Daisy Bordeau is a managing partner at Allison Funeral Service in Liberty. Bordeau is putting her undergraduate degree in mortuary science to work as the number of people needing burial has spiked due to COVID-19.
“I do have student loan debt. I’ve got it paid down,” Bordeau said. “I think I’m at about $12,000 or $13,000. So, it’s a lot better than the $20,000 I was at a year ago.”
Bordeau said while she has made a dent in her debt. She also took advantage of the break-in monthly payments. She is not alone. Less than 11% of people with federal student loans are repaying them during the pandemic, according to CNBC. That works out to 4.6 million of 42 million borrowers.
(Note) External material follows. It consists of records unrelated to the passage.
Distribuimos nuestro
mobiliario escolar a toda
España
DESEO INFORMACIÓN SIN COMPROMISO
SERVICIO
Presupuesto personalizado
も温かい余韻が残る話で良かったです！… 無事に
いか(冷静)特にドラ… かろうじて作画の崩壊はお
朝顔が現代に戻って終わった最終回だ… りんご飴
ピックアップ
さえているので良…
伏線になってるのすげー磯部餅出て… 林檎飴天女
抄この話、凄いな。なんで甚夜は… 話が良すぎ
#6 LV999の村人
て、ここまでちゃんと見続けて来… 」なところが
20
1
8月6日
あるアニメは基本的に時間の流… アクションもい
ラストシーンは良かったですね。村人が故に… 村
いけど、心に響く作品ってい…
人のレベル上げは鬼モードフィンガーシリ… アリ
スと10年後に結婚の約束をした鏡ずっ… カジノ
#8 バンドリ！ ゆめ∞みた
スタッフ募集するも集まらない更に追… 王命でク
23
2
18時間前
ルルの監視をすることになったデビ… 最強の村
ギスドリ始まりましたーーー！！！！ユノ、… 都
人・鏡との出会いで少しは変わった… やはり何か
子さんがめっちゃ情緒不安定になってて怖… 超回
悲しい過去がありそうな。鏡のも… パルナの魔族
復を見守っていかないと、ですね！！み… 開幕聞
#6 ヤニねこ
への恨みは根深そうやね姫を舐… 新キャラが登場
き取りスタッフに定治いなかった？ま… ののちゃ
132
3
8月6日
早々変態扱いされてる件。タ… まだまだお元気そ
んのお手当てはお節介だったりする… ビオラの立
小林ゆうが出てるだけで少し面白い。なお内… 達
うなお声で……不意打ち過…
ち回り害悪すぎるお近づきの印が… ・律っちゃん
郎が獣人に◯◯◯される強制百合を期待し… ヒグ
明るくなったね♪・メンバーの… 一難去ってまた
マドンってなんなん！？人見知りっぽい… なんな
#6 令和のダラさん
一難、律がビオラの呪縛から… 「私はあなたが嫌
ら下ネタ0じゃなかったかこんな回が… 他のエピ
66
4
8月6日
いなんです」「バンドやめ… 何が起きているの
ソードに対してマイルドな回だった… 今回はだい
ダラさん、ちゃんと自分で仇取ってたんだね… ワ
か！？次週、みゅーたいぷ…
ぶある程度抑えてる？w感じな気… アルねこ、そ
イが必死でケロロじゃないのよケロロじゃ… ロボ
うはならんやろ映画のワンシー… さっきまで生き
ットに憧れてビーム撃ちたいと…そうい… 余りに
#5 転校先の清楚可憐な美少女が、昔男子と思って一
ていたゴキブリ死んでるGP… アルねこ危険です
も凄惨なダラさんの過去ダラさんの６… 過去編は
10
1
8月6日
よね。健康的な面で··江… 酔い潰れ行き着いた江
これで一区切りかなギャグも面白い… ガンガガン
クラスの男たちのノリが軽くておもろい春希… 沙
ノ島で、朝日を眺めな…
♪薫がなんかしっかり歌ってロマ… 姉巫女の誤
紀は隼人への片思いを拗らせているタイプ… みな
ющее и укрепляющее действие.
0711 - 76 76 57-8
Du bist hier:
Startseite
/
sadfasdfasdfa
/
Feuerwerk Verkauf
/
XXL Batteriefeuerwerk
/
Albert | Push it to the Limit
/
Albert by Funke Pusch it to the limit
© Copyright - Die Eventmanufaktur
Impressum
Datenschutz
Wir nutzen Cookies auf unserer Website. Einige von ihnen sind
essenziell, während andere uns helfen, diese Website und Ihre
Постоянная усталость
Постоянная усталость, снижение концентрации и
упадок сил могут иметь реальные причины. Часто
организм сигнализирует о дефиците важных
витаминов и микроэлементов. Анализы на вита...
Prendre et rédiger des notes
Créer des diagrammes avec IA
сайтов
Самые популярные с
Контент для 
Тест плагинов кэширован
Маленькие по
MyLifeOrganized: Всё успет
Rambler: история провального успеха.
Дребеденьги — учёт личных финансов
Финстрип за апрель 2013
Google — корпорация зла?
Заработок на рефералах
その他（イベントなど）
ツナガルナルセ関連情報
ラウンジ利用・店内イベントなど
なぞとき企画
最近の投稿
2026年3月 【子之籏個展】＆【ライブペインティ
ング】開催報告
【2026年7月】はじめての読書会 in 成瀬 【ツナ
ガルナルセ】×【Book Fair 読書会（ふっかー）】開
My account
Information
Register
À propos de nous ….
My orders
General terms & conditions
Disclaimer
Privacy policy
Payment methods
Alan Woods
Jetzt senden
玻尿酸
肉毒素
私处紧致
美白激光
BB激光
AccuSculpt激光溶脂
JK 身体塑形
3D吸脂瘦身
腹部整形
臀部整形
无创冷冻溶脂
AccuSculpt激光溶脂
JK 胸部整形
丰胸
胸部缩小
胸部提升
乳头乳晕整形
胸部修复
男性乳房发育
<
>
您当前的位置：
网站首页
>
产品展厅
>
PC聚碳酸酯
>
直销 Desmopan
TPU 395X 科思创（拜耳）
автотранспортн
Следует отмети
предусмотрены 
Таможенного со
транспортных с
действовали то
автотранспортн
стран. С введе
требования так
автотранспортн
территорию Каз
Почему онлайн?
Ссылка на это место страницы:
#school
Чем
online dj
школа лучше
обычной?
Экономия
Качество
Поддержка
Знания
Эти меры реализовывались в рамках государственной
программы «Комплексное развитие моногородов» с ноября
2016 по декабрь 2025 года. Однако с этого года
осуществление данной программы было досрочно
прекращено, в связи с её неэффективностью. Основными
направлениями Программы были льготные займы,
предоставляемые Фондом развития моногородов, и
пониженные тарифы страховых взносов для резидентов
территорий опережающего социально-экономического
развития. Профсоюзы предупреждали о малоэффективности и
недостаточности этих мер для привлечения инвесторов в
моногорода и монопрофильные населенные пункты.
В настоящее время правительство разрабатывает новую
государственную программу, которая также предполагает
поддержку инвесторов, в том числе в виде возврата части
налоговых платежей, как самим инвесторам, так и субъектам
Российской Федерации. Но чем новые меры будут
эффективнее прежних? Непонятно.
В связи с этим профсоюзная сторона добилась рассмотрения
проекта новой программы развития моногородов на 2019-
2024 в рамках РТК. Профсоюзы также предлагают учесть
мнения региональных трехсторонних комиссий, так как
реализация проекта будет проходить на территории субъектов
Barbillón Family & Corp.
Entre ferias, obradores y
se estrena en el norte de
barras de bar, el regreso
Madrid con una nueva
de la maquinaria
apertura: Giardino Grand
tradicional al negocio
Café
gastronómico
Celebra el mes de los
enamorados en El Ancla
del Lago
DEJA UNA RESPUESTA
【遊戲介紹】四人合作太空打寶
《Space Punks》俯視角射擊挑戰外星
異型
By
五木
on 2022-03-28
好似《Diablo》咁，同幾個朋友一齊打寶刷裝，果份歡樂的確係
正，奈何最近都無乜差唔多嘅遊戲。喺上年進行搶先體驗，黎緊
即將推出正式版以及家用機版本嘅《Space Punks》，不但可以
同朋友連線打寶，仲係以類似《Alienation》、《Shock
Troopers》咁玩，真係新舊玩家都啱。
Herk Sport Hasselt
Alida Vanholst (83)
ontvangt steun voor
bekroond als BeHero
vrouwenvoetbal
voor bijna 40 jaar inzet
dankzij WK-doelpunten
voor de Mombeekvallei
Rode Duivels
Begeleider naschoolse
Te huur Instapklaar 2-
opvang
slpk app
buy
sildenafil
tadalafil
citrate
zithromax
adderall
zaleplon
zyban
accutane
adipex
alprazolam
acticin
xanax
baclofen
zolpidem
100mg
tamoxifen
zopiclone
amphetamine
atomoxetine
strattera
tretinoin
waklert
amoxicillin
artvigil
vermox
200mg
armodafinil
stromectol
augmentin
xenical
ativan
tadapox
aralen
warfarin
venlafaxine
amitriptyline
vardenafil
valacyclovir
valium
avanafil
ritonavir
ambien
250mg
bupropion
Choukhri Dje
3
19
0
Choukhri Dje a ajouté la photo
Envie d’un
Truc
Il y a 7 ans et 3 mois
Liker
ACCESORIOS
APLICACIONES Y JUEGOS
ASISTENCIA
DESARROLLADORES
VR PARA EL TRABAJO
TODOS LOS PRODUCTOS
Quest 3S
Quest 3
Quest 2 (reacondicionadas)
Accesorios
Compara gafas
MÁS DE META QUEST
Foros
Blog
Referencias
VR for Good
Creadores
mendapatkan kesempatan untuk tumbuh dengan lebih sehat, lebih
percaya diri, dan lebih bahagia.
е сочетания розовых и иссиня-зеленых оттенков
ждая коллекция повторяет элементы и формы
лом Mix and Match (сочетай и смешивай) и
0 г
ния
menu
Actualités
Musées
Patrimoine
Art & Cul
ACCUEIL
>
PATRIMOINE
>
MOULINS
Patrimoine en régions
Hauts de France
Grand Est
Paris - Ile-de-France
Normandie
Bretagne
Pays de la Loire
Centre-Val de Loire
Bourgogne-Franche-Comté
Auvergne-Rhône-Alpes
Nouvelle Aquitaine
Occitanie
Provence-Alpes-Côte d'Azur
Americans as a collective have about $1.7 trillion in student loan debt with the average 2019 graduate carrying a $28,950 balance, according to the Federal Reserve.
The Trump Administration in March paused student loan interest from accruing due to the pandemic.
“It’s been nice to just not have to make that payment because even though I have kept my job there are still other more expenses that have occurred in the time that we have here,” Bordeau said.
President-elect Biden, on day one, plans to ask the Education Department to offer an extension to borrowers. Unless that happens, the student loan interest is set to resume on Feb. 1. The incoming president is also considering erasing $10,000 in federal student loan debt per person, which has sparked controversy.